Apparently, the mind retains everything. She hadn't thought of those things he had said for 38 years and now, here they were coming to the front of her brain in brilliant color and surround sound. Pretty soon, family and friends started making comments, "Why do you let him talk to you that way?" OR "You need to stick up for yourself." Unfortunately, the coerced mind doesn't acknowledge these warnings, just like they didn't acknowledge the warnings in the beginning, by then she was worn down. He had convinced her that she was the problem, that if she would just shut up and let him make the decisions everything would be fine. Making sure everyone thought she was a demanding, immature brat he isolated her. People didn't call her anymore. They didn't invite her to go places with them.
When they were together in public he made sure everyone knew who was in control. While she quietly sat beside him he told his buddies, "Our hotel in Hawaii is going to be right on the beach so if we want to invite chicks in, it will be easy." Tears eyes burned behind her eyes trying to force their way out. Her throat choked down a gasp. And she looked down avoiding eye contact with anyone in the room and was silent.
Without talking to her about it he signed up to join the Air Force and didn't invite her to his going away party. Through Basic Training she heard nothing. Finally a letter came with the date and time he would be home on leave before taking off again. When he came to pick her up he criticized her for her letter writing, "When a guy is away he doesn't want to read about the stupid things you do every day, or what you and your girlfriends are doing. A guy wants to hear what you are going to do when he is home again."

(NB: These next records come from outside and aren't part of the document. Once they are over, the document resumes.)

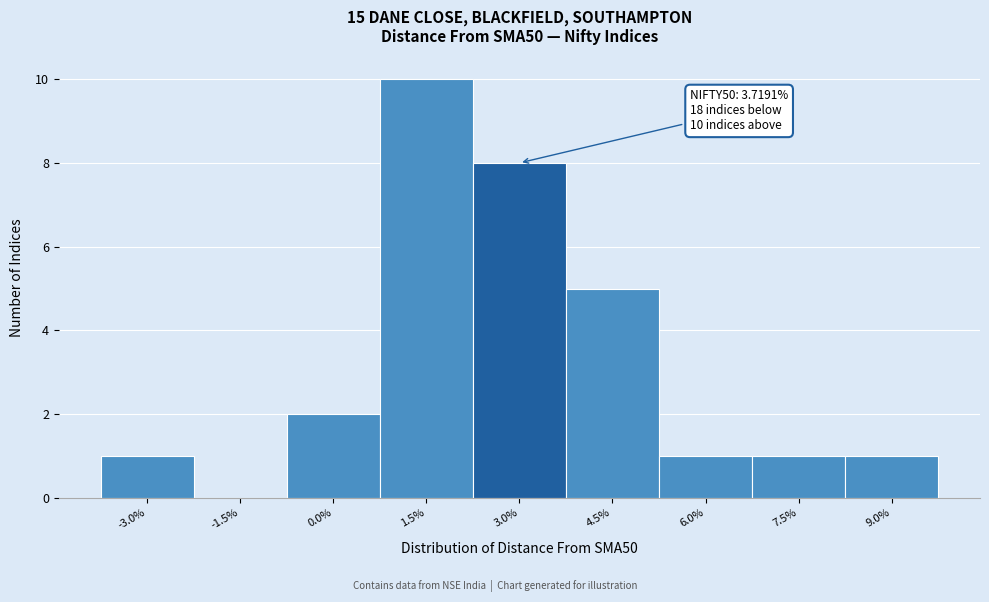

Reading left to right, list all the values displayed in this chart.

-3.0%=1	-1.5%=0	0.0%=2	1.5%=10	3.0%=8	4.5%=5	6.0%=1	7.5%=1	9.0%=1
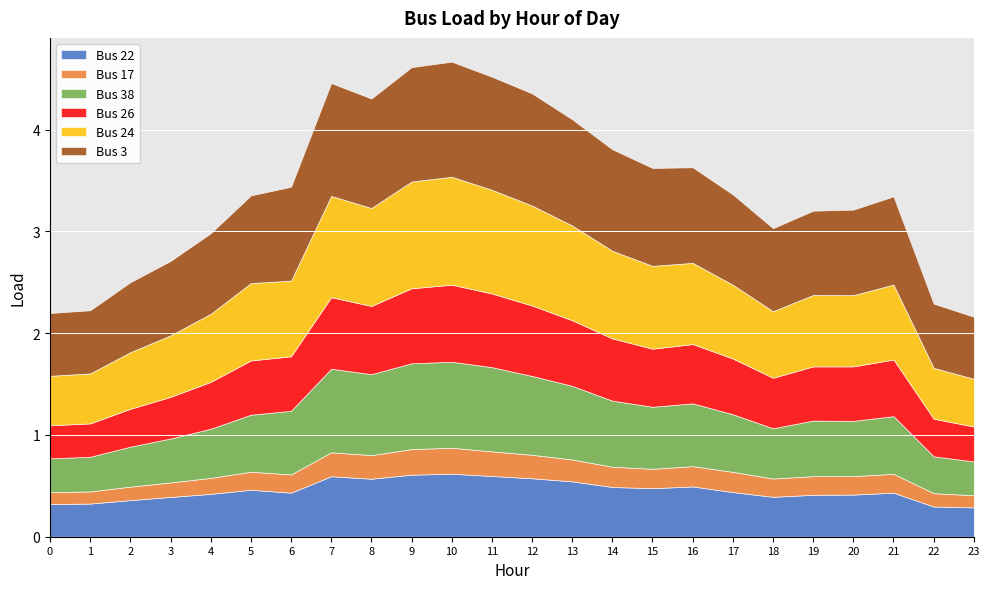

What is the value of the Bus 17 point at the 11th from the left?

0.3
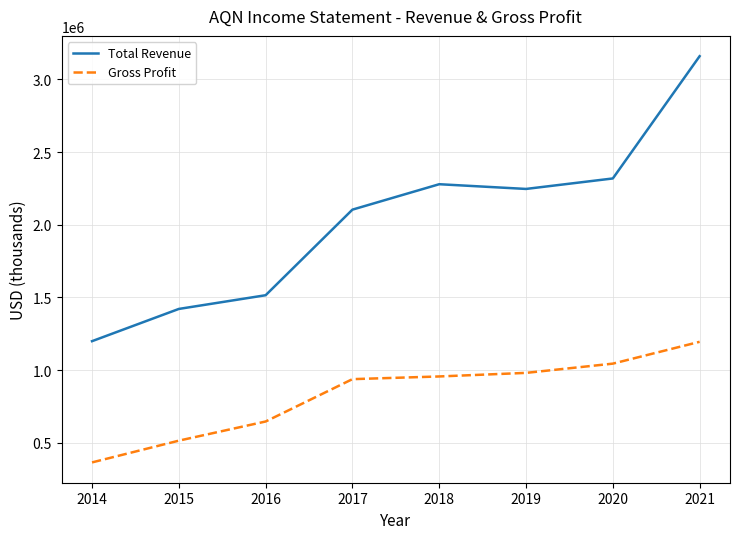

The value of Gross Profit at 2015 is 514900. True or false?

True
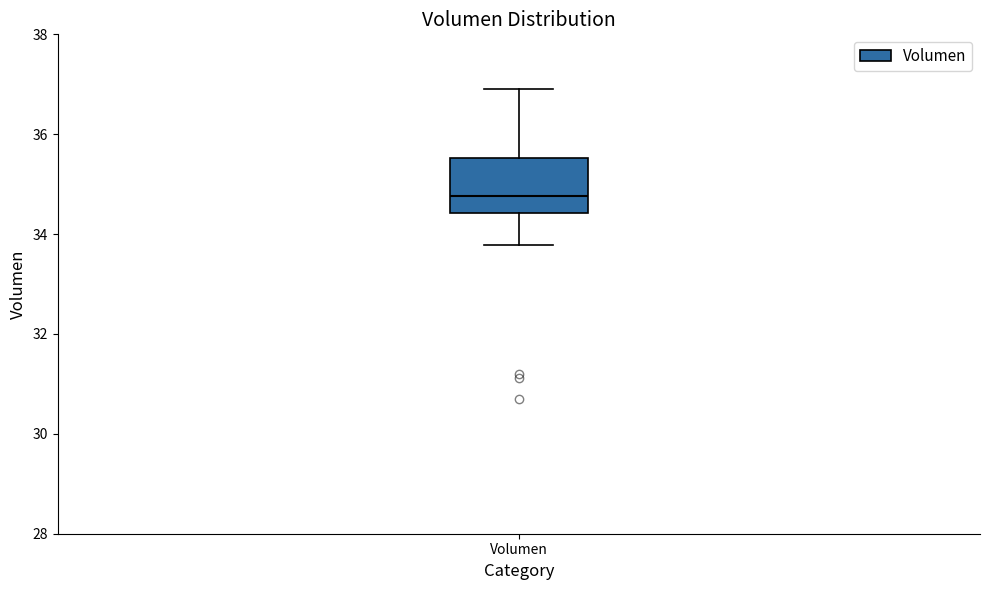

Transcribe this box plot: give where the median line is, the range the box spans, and where the two whiskers end, as read against the y-axis. The values are not printed on the chart, so give them approximately, as read against the axis.

median 34.8, box 34.4 to 35.6, whiskers 33.8 to 36.8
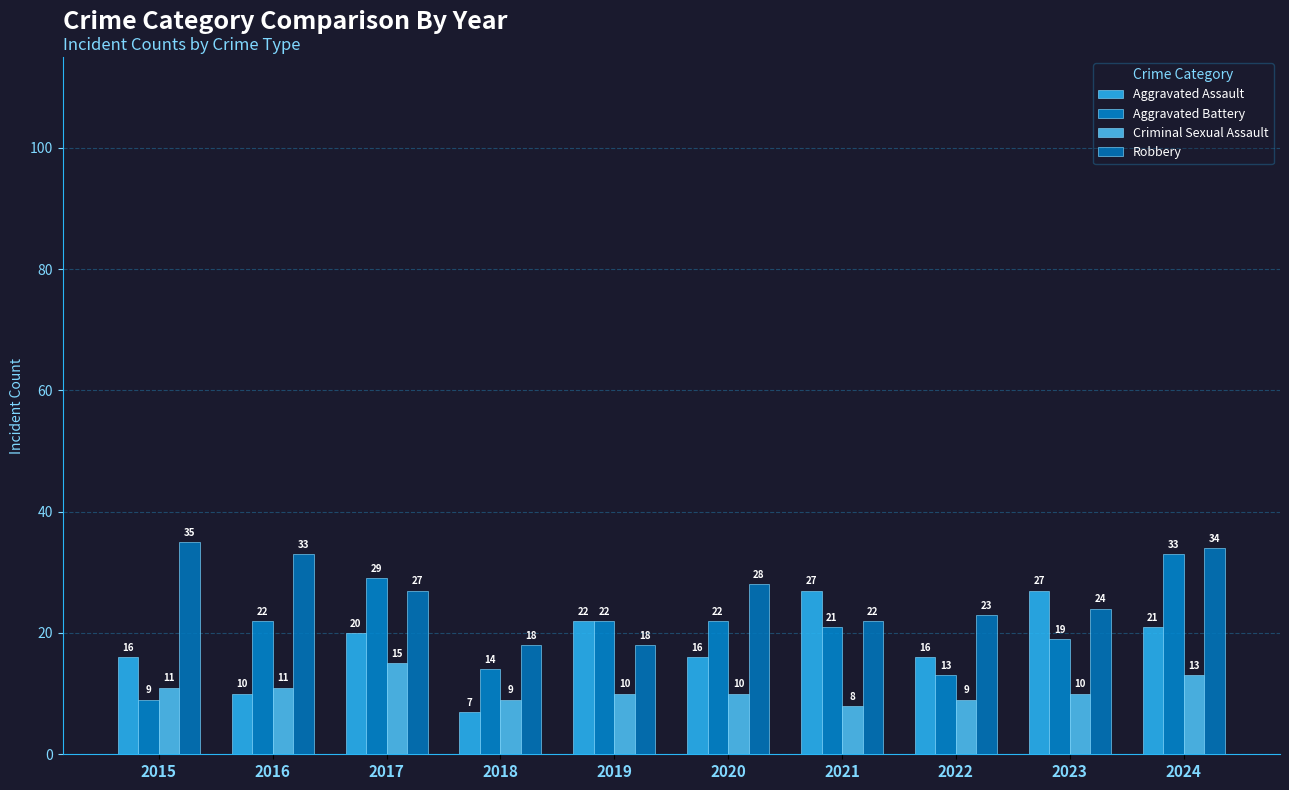

What is the value of the Criminal Sexual Assault bar at the 9th from the left?

10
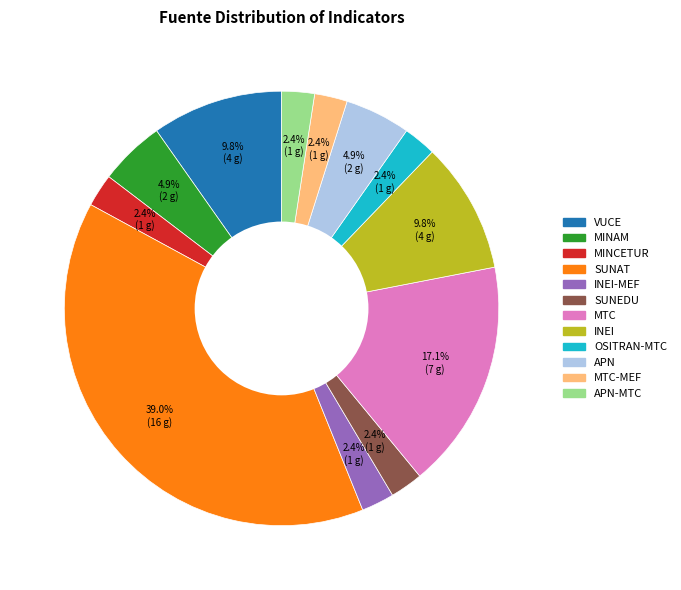

Between MINAM and INEI, which is larger?

INEI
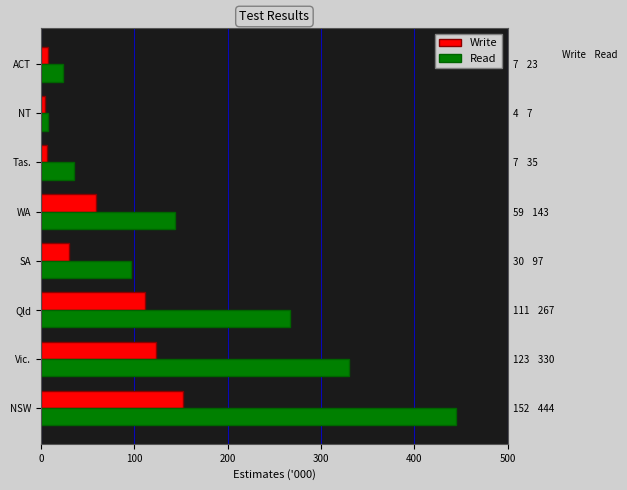

Which series has the largest total across all categories?

Read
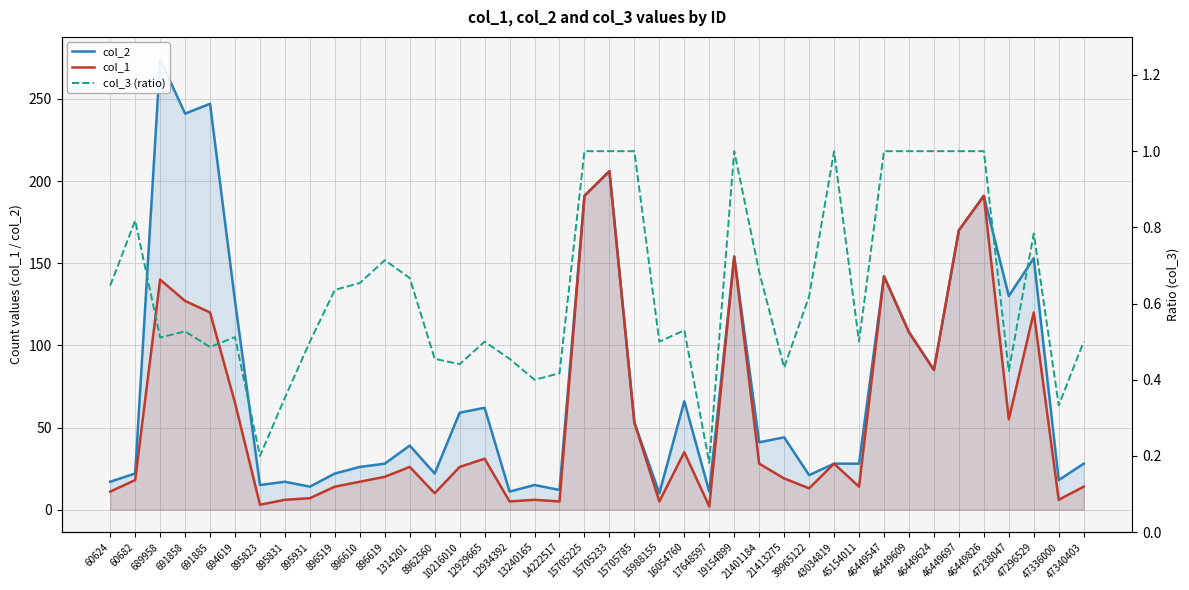

At which label does col_1 first exceed 26?

689958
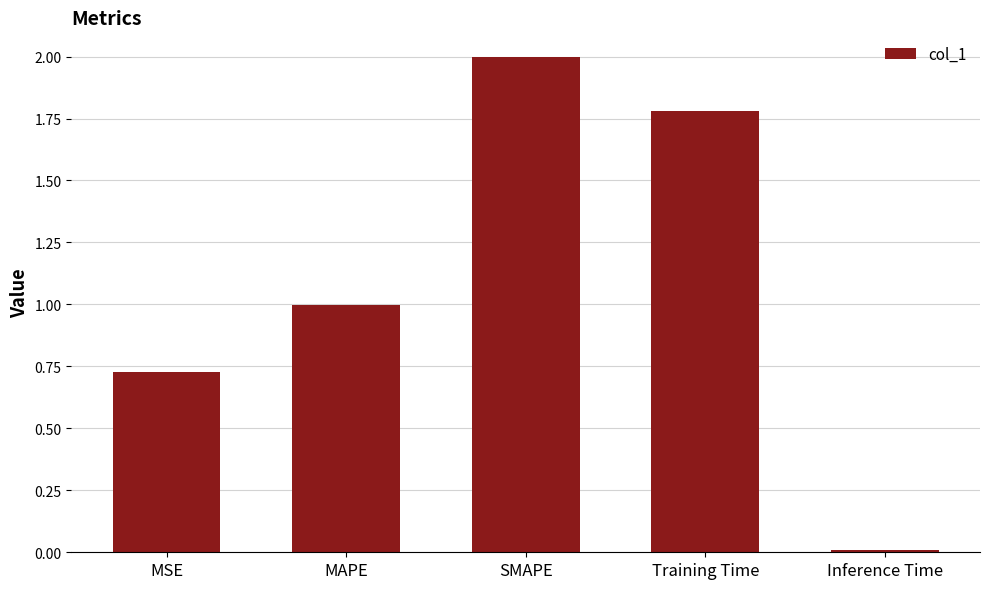

What value does the data have at Training Time?

1.8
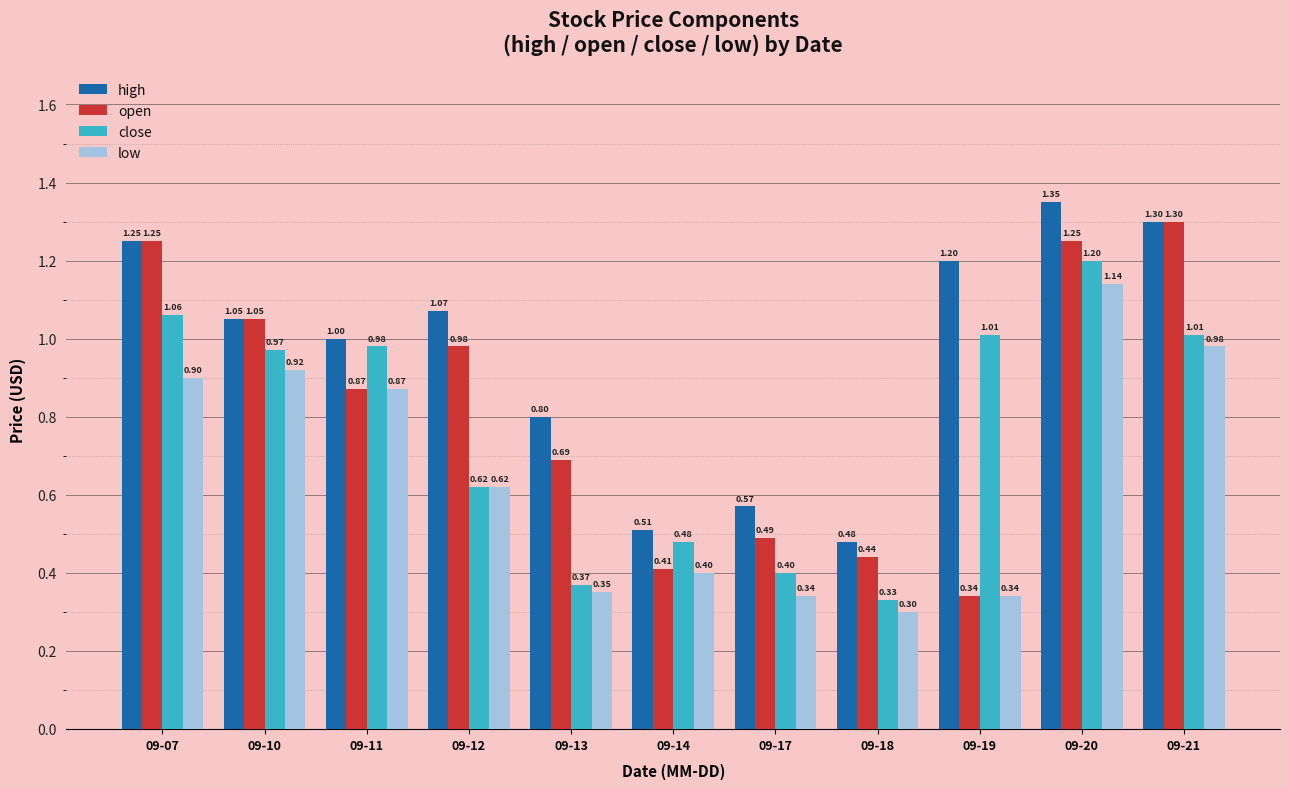

Which category has the lowest value in the low series?

09-18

Yes, he said that. And yes, when she talked to him after all these years she would remind him: Life wasn't a Nicholas Sparks movie. It was real and it was painful and real people didn't run to each other after 38 years like nothing had happened with the woman holding the man tenderly in her arms as he died with a smile on his face content that at the end they were reunited. There is a reason people break up and find other people.
The last humiliation she suffered was standing beside the Christmas tree at his parents' house with his family gathered around holding cameras. He presented her with an engagement ring while they snapped pictures of 'the happy couple'. She wanted to die. In her room, alone, later that night she cried herself to sleep, "How was she going to get out of this?" Fortunately, he left for the base and with the help of a few friends and family she wrote him a letter and never saw him again.
Why now after all these years did he want to call her? Did he want to talk to her one last time again to apologize for what he had done? Was he trying to make amends before he went? Or did he have some delusion that they had shared a wonderful 2 years together and had some bittersweet idea that she would acknowledge, "She had never loved anyone else since then and was sad that they would only have this short time left together."
Instead she bought a nice card and wrote a short note inside. "I am sorry to hear that you are ill. I hope that you are not suffering and that you have family and friends who will be there for you."